WORK REQUEST → Copy out all the records below, putting "parasol" in place of "umbrella" and changing nothing else.

GIVEN ENTRIES →
════
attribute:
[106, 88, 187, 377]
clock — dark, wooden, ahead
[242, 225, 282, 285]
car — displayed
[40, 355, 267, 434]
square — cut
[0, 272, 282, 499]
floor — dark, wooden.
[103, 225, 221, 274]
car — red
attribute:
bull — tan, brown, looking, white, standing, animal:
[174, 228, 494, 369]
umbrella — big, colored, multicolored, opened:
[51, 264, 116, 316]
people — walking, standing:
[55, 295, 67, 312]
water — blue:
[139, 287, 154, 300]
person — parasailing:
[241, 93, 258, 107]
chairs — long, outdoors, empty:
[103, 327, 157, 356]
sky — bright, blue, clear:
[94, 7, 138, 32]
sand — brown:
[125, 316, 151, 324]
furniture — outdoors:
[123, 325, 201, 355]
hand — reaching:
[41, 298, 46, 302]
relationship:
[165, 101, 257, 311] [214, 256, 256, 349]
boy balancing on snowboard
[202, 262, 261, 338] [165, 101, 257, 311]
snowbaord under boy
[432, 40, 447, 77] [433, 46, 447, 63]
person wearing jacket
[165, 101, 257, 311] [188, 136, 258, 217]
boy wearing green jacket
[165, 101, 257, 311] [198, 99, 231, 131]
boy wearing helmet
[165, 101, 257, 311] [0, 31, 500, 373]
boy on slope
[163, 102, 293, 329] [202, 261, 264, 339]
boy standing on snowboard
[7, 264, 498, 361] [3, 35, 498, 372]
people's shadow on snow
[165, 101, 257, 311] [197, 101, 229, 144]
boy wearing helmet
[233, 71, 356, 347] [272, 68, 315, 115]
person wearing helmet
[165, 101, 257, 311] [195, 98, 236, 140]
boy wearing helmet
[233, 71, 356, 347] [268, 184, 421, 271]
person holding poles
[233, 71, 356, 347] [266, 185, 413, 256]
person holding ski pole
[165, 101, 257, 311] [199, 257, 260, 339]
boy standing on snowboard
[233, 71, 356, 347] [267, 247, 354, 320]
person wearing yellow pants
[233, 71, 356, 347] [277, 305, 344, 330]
════
ANSWER TO THIS EXERCISE →
attribute:
[106, 88, 187, 377]
clock — dark, wooden, ahead
[242, 225, 282, 285]
car — displayed
[40, 355, 267, 434]
square — cut
[0, 272, 282, 499]
floor — dark, wooden.
[103, 225, 221, 274]
car — red
attribute:
bull — tan, brown, looking, white, standing, animal:
[174, 228, 494, 369]
parasol — big, colored, multicolored, opened:
[51, 264, 116, 316]
people — walking, standing:
[55, 295, 67, 312]
water — blue:
[139, 287, 154, 300]
person — parasailing:
[241, 93, 258, 107]
chairs — long, outdoors, empty:
[103, 327, 157, 356]
sky — bright, blue, clear:
[94, 7, 138, 32]
sand — brown:
[125, 316, 151, 324]
furniture — outdoors:
[123, 325, 201, 355]
hand — reaching:
[41, 298, 46, 302]
relationship:
[165, 101, 257, 311] [214, 256, 256, 349]
boy balancing on snowboard
[202, 262, 261, 338] [165, 101, 257, 311]
snowbaord under boy
[432, 40, 447, 77] [433, 46, 447, 63]
person wearing jacket
[165, 101, 257, 311] [188, 136, 258, 217]
boy wearing green jacket
[165, 101, 257, 311] [198, 99, 231, 131]
boy wearing helmet
[165, 101, 257, 311] [0, 31, 500, 373]
boy on slope
[163, 102, 293, 329] [202, 261, 264, 339]
boy standing on snowboard
[7, 264, 498, 361] [3, 35, 498, 372]
people's shadow on snow
[165, 101, 257, 311] [197, 101, 229, 144]
boy wearing helmet
[233, 71, 356, 347] [272, 68, 315, 115]
person wearing helmet
[165, 101, 257, 311] [195, 98, 236, 140]
boy wearing helmet
[233, 71, 356, 347] [268, 184, 421, 271]
person holding poles
[233, 71, 356, 347] [266, 185, 413, 256]
person holding ski pole
[165, 101, 257, 311] [199, 257, 260, 339]
boy standing on snowboard
[233, 71, 356, 347] [267, 247, 354, 320]
person wearing yellow pants
[233, 71, 356, 347] [277, 305, 344, 330]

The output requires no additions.